• Directions
All lines with the word "seat" must be pulled from the entries below.

• Record extracts
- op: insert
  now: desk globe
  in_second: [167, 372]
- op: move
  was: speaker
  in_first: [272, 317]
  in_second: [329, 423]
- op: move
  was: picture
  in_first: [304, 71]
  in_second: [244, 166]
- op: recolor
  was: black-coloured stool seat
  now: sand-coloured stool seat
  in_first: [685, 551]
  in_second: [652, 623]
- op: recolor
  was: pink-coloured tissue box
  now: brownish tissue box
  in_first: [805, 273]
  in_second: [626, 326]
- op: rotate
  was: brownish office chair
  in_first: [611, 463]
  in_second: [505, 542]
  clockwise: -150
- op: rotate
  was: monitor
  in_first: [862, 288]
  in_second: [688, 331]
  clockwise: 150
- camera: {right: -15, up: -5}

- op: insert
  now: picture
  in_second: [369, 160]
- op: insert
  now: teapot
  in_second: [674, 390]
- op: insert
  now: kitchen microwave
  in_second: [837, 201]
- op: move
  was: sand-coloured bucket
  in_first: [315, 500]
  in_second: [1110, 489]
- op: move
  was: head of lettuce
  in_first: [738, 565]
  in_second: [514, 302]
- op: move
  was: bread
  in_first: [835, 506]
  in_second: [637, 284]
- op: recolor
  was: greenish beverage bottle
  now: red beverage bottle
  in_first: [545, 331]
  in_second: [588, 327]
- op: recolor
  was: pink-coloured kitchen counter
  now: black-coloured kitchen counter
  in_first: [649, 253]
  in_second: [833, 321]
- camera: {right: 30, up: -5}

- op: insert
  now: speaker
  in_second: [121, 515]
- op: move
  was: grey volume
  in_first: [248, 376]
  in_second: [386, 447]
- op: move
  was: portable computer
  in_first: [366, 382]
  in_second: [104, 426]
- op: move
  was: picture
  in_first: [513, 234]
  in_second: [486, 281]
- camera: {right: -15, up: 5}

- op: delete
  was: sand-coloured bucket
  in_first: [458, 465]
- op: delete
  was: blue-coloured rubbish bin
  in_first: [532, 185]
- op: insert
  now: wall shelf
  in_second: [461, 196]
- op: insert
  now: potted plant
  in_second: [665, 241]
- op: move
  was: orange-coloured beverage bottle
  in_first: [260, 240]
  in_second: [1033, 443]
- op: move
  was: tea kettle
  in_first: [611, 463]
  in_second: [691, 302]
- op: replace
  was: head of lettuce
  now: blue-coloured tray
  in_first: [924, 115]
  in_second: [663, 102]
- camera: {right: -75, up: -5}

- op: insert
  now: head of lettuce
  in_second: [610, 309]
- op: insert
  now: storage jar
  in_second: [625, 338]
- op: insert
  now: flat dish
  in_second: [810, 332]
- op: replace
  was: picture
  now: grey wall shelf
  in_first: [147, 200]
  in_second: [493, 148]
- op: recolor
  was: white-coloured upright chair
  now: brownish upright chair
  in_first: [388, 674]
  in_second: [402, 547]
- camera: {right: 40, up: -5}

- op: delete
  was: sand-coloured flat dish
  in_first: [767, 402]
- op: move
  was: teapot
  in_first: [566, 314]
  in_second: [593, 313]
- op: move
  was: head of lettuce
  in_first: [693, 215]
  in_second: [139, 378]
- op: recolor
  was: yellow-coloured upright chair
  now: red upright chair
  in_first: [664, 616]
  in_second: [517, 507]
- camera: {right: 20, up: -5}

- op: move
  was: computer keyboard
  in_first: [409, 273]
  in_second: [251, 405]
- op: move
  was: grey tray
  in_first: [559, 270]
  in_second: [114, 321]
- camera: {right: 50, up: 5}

• Exercise response
  was: black-coloured stool seat
  now: sand-coloured stool seat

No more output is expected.